Ein großer Vorteil von Bisotherm und vor allem dem hier eingesetzten Bisomark ist, dass mit jedem Stein eine voll funktionsfähige Wandkonstruktion entsteht. Die Kerndämmung liegt geschützt in den Hohlkammern der Steine. Der Stein an sich besteht aus hochwertigem Leichtbeton mit dem Zuschlagsstoff Naturbims. Naturbims hat von Natur aus schon beste wärmedämmende, sprich klimaregulierende Eigenschaften. Die bauphysikalischen und baubiologischen Eigenschaften werden lediglich mit dem integrierten Dämmstoff ergänzt, sodass damit auch Passivhäuser gebaut werden können, ohne eine zusätzliche Dämmschicht außen oder innen aufbringen zu müssen.

Bestandteil der Mauerwerkssysteme von Bisotherm ist immer ein speziell abgestimmter Mörtel. Beim Passivhaus der Familie Gerhartz wird passend zum Bisomark der Bisoplan-Dünnbettmörtel (DBM) von der Bauunternehmung Durwen verarbeitet. Es ist ein spezieller Dünnbettmörtel, abgestimmt auf die wärmetechnischen Spitzenwerte der Bisotherm-Steine. Gemäß den bauaufsichtlichen Zulassungen sind Stein und Mörtel aufeinander abgestimmt und dürfen auch nur in Kombination eingesetzt werden, um alle bautechnischen und bauphysikalischen Eigenschaften vollumfänglich zu gewährleisten.
Auch die hochwertige Bauausführung mit bewährten Baustoffen durch zuverlässige Bauhandwerker ist dem Ehepaar Gerhartz außerordentlich wichtig.

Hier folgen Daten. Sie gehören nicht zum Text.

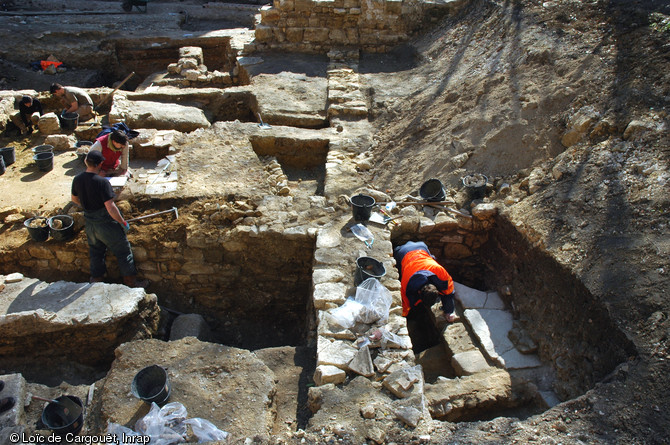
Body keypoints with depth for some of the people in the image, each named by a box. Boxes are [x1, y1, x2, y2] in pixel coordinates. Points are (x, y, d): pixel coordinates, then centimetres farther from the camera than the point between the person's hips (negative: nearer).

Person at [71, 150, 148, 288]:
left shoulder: (77, 179, -5)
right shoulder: (102, 182, -26)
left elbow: (74, 199, 13)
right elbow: (110, 208, -27)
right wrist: (123, 222, -14)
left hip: (90, 223, 7)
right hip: (106, 223, -6)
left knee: (96, 251, 25)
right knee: (123, 251, 9)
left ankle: (96, 278, 39)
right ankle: (131, 280, 19)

Markus Gerhartz brachte es im Gespräch auf einen einfachen Punkt: „Ich wollte auch mal selbst einen Bilderhaken an der Wand befestigen oder auch mal ein Regal aufhängen können.“

Die Bauherrenfamilie Gerhartz

Mit den Rohbauarbeiten wurde Anfang Dezember 2017 begonnen, und im Januar 2018 war der Rohbau für das Erdgeschoss weitestgehend fertiggestellt. Diplom-Ingenieur für Bauwesen Rainer Zimmermann schaut auf den Bauzeitenplan und stellt zufrieden fest: „Bis jetzt liegen wir gut im Zeitplan, sodass der Fertigstellung im Sommer 2018 nichts im Wege steht.“ Dann ergänzt er, „dass die ausführende Bauunternehmung, mit der schon etliche Bauvorhaben ausgeführt wurden, absolut verlässlich arbeitet und mit dem Mauerwerk von Bisotherm hervorragend zurechtkommt. Die Steinpakete kommen nach Vorplanung korrekt an der Baustelle an, die Steine sind maßhaltig und formgenau, sodass den Maurern die Arbeit leicht von der Hand geht.“

Info
Nach rund 15 Jahren ist die Koblenzer Passivhaussiedlung doch noch eine Erfolgsgeschichte geworden. Auf den letzten Grundstücken sind die Handwerker zugange, sodass das Baugebiet als fertig bebaut gelten kann. Häufig war das Gebiet „Asterstein II“ Gegenstand von Diskussionen im Koblenzer Stadtrat. Die führten dann auch dazu, dass der Rat 2011 grundlegend der Änderung zustimmte, sodass Grundstücke zusammengelegt werden durften und somit freistehende Häuser ermöglicht wurden. Dies und die Tatsache, dass die Energiestandards bei Neubauten insgesamt stiegen und sich dem Passivhausstandard zumindest annäherten, führte dann doch noch zur Erfolgsgeschichte. Allerdings wurde die prognostizierte Häuserzahl von 200 im Asterstein II deutlich unterschritten.